EXTRACTED RECORDS >>
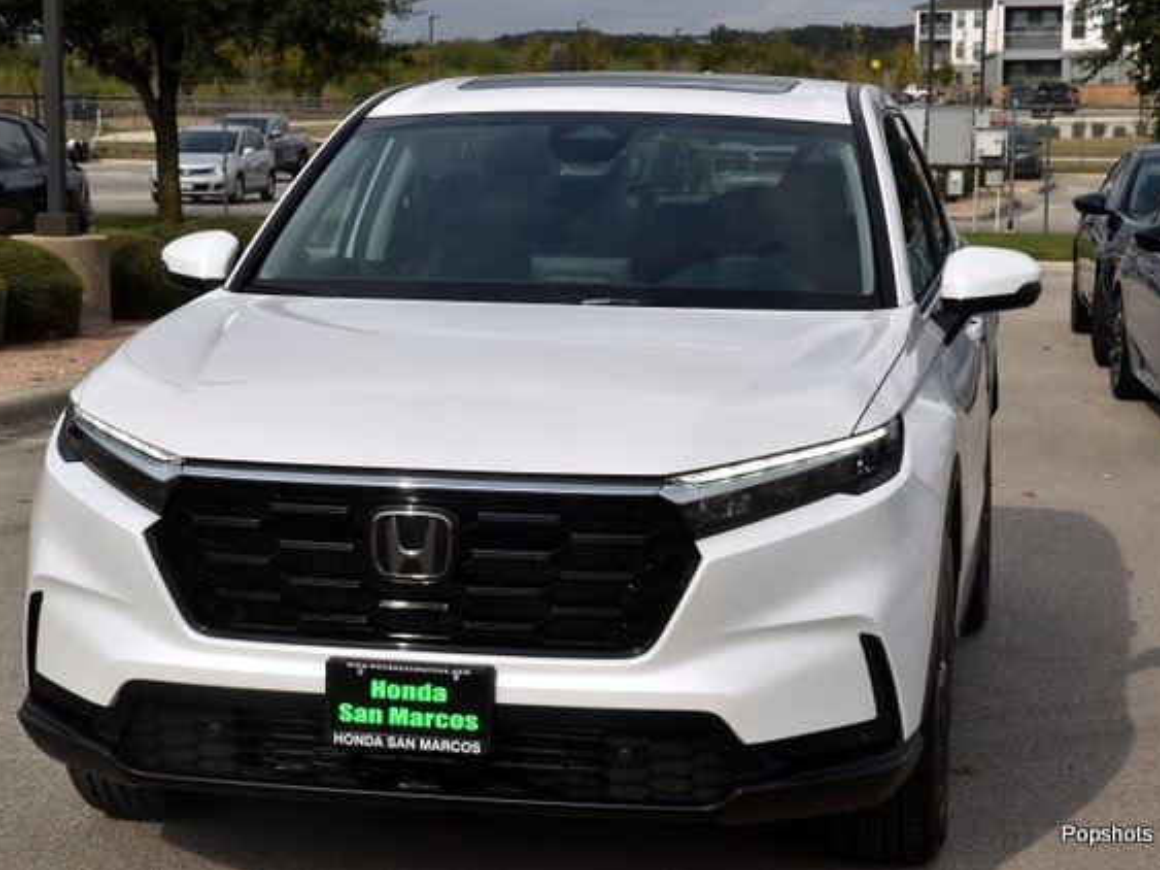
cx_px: 527
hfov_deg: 23.8
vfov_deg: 18.0
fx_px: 2747
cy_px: 434
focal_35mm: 82
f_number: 11
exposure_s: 1/500
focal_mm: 50
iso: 200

ACTION ITEM >> Apart from the pictures, which are to be omitted, every record must be transcribed exactly.

ANSWER BELOW >>
cx_px: 527
hfov_deg: 23.8
vfov_deg: 18.0
fx_px: 2747
cy_px: 434
focal_35mm: 82
f_number: 11
exposure_s: 1/500
focal_mm: 50
iso: 200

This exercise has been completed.